アメッサは答えながら椅子に座り、リラにも座るようジェスチャーを促したが、リラが座る気配は無かった。
「少佐は、いつ作戦を考えたのですか?」
「大使館でリラと別れた時だ」
「職員の方とお話されていたのはほんの数分でした、その間に作戦を考えるなんて不可能です」
アメッサはその言葉に眉をひそめた。
「私が他人の功績を奪っていると?」
「いえ……ただ、虚偽であるのであれば、少佐が立役者になっている理由を聞かせては貰えませんか」
「君は、私が責任を無理やり負わされた、覚悟のない哀れな者だとでも言いたいのか?」
アメッサは立ち上がりリラの目の前に立ち塞がった。
「お前は私と交流関係があるという理由だけで、少佐である私の目の前に立ち進言している。少しは立場を弁えたらどうだ」
「珍しく感情的になるのは、肯定しているようなものでは? 伝書鳩で大量の作戦内容を送れない事は少佐なら分かるはずです」
「失言されて黙れる訳がないだろう!」
ピシャリとしたアメッサの声は部屋の中で反響する。
アメッサがこれ程大きな声を出すのを、リラは初めて聞いた。
「お前は私を勝手に想像するだけでなく、挙句の果てには同情の目を向けようとしている。いいかリラ、お前は私の行動と結果だけを見ていろ」
「それが出来ず、命令や書類に無駄な思考を割くようなら、軍人など辞めろ」
リラはアメッサの言葉に歯を食いしばった。
アメッサは深く呼吸をした後、鞄から自身が署名した作戦内容の紙を取出し、現実を突きつけるようにリラに差し出した。
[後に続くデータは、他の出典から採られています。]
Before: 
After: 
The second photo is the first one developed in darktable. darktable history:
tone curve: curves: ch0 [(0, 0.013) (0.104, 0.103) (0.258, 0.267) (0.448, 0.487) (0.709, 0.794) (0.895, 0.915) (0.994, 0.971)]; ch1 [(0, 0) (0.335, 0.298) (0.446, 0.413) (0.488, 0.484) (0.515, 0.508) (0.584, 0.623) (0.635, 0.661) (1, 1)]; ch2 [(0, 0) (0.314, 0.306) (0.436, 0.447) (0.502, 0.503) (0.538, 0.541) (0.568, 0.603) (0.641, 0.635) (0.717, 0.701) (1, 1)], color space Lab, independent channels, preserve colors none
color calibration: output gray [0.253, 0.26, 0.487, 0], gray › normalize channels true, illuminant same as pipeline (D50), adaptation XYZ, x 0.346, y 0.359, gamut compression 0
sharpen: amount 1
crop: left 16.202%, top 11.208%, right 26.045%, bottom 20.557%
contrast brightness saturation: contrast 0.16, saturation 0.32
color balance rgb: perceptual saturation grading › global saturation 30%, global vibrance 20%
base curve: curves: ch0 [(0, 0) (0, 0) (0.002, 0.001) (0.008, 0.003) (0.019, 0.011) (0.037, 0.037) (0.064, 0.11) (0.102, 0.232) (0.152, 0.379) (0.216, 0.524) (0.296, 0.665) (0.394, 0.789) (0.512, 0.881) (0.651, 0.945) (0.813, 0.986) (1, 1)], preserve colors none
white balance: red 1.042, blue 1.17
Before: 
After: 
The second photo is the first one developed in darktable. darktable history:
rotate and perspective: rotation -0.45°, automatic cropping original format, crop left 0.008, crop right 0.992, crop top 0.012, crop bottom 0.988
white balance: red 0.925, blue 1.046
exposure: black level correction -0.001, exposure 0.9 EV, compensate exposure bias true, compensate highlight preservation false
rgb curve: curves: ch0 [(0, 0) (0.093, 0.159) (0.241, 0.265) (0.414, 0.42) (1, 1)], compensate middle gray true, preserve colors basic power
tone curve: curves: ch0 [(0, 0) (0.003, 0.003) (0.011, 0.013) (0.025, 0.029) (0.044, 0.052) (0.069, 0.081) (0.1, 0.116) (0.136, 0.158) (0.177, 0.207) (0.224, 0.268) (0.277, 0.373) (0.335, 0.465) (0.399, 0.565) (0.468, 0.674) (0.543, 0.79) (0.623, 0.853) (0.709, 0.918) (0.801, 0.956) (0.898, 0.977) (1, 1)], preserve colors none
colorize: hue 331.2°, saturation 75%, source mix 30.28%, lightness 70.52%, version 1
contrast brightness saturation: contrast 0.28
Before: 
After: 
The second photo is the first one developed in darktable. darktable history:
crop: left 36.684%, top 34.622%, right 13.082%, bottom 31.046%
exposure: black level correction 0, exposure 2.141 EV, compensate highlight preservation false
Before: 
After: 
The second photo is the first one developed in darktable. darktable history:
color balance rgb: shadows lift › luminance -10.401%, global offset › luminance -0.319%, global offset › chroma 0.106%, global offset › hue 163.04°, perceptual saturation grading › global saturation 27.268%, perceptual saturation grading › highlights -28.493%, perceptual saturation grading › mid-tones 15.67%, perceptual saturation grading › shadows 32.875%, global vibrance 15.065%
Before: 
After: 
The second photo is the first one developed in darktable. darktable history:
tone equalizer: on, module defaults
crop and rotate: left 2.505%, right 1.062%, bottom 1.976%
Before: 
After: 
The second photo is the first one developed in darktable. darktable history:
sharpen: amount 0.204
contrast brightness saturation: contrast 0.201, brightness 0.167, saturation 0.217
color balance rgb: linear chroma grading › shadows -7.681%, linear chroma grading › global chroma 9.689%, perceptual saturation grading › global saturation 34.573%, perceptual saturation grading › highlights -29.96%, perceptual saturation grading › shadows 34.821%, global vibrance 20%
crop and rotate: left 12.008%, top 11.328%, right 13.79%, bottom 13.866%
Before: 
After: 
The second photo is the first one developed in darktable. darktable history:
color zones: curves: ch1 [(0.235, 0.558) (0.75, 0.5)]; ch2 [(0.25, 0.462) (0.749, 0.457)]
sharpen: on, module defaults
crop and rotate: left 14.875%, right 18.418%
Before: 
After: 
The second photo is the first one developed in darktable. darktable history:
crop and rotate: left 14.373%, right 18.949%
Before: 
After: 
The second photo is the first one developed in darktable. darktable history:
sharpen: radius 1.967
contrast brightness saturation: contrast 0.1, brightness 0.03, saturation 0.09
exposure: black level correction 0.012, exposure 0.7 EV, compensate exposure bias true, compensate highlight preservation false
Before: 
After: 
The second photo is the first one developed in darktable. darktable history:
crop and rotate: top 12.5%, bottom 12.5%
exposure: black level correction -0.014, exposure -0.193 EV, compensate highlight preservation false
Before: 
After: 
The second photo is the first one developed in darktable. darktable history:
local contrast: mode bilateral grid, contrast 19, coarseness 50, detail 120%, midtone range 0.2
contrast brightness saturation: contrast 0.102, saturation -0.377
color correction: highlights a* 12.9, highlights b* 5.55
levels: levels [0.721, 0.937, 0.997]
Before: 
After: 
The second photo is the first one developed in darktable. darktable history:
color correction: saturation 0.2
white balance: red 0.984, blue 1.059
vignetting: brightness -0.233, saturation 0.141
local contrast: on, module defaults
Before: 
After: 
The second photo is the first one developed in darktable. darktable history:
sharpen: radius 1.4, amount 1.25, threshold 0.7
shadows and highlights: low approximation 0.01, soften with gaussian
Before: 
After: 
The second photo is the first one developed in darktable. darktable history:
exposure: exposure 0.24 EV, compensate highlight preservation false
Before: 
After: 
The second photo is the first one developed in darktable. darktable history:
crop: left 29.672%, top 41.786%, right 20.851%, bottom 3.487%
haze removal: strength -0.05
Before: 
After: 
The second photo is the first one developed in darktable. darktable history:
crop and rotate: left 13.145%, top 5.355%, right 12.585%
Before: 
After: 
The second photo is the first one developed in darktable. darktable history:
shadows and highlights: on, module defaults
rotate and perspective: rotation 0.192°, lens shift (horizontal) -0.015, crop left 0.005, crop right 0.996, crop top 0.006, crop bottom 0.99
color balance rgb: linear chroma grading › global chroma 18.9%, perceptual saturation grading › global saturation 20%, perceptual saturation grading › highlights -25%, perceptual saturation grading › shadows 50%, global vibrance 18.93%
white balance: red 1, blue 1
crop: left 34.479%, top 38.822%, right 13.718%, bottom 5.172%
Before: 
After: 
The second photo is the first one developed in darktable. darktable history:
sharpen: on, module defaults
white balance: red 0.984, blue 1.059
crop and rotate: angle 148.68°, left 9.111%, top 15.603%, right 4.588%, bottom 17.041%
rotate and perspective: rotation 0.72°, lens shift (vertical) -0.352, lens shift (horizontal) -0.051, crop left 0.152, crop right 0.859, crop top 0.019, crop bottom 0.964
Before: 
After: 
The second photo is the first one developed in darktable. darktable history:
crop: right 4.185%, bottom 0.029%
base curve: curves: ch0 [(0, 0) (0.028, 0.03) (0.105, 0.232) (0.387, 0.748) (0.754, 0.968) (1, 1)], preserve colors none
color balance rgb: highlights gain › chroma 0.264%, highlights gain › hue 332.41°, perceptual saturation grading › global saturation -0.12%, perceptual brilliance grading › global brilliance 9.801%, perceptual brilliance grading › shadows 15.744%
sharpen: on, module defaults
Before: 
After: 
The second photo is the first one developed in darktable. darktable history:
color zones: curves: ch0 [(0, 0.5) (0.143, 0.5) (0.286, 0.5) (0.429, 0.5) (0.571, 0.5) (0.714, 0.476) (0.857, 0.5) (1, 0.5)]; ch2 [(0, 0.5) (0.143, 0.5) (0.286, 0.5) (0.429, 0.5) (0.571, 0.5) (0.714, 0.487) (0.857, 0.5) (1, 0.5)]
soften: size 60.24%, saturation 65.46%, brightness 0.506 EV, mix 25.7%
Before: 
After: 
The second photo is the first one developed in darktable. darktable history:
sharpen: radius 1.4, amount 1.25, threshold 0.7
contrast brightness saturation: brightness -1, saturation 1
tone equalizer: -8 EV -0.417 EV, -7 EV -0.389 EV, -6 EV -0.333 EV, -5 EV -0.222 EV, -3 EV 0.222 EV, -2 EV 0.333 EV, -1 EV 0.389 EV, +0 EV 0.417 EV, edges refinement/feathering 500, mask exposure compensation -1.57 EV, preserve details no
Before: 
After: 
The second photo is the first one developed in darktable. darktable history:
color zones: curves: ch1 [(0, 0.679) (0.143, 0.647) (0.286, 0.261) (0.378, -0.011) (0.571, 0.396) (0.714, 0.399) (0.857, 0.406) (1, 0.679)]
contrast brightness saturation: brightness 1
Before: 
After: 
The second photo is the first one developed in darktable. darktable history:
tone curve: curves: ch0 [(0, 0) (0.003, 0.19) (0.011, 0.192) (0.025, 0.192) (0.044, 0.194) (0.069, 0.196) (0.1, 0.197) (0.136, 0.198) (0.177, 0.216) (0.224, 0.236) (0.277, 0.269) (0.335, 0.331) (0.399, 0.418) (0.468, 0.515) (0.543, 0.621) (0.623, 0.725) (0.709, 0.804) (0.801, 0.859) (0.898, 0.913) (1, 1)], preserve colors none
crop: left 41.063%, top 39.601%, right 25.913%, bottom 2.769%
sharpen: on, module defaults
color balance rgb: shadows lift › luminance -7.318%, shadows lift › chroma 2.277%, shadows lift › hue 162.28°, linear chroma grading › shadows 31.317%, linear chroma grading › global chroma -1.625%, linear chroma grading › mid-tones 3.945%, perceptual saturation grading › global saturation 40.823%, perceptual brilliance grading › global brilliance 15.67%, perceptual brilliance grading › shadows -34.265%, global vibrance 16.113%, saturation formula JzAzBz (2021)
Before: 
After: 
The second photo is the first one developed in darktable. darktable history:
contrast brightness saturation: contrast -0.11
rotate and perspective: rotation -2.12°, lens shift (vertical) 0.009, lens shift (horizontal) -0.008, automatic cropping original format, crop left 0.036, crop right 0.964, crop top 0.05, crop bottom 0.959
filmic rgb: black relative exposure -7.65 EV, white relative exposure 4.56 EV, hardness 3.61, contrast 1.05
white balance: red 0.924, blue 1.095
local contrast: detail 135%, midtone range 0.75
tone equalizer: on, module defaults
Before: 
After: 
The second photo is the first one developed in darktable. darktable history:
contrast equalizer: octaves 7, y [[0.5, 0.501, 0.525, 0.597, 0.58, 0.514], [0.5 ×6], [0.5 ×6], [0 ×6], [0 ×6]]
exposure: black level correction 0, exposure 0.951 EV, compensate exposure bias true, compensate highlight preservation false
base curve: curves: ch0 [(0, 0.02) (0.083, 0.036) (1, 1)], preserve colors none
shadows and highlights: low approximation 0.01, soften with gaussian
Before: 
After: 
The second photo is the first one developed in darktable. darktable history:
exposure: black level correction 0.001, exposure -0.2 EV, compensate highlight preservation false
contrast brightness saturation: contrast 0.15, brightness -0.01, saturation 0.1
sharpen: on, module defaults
だがそれがリラの手に渡ることはなく、乾いた紙の音が床に静かに響いた。
「どうした」
「いえ、すみません」
リラは慌ててしゃがみこみ拾おうとしたが、紙はリラの手から何度も滑り落ちた。
焦りか、顔は青ざめていて明らかに様子がおかしかった。
「リラ、今、私の目の前で一度でいい、刀を抜いてみろ」
アメッサは先程までの怒りなど無かったように、落ち着いた声で命令した。
リラは立ち上がり恐る恐る刀を抜いた。
刃先が鞘から離れた瞬間、刀は音を立てて床に落ちる。
それを目にするなり、アメッサの脳内では多くの考えが頭をよぎった。
リラの手の痺れは治っておらず、むしろ悪化していること。
大使館への護衛時には問題は見えなかった。
その時から既に無理をしていたのではないか。
足りない武力として、大使館へ連れていったリラは、そもそも療養のために早くに首都へ戻っていたこと。
第一に任務遂行可能か確認を怠ったこと。
常に合理的に、感情に流されないように気をつけなければならない筈が。
リラの妹に対する情に、アメッサ自身が流されたのだと認めなければならなかった。
それからのアメッサの行動は早かった。
「すまない私の判断が間違っていた。……君を大使館へ連れていくべきでは無かった」
アメッサは軍帽を脱ぎ、リラへ一度、深く礼をした。
先程までの態度の違いにリラは困惑し、何を言うべきか考えている間にアメッサは顔を上げていた。
「今すぐ軍医に診てもらえ」
「……分かりました」
リラはアメッサに刀を納めてもらい、応接室を後にした。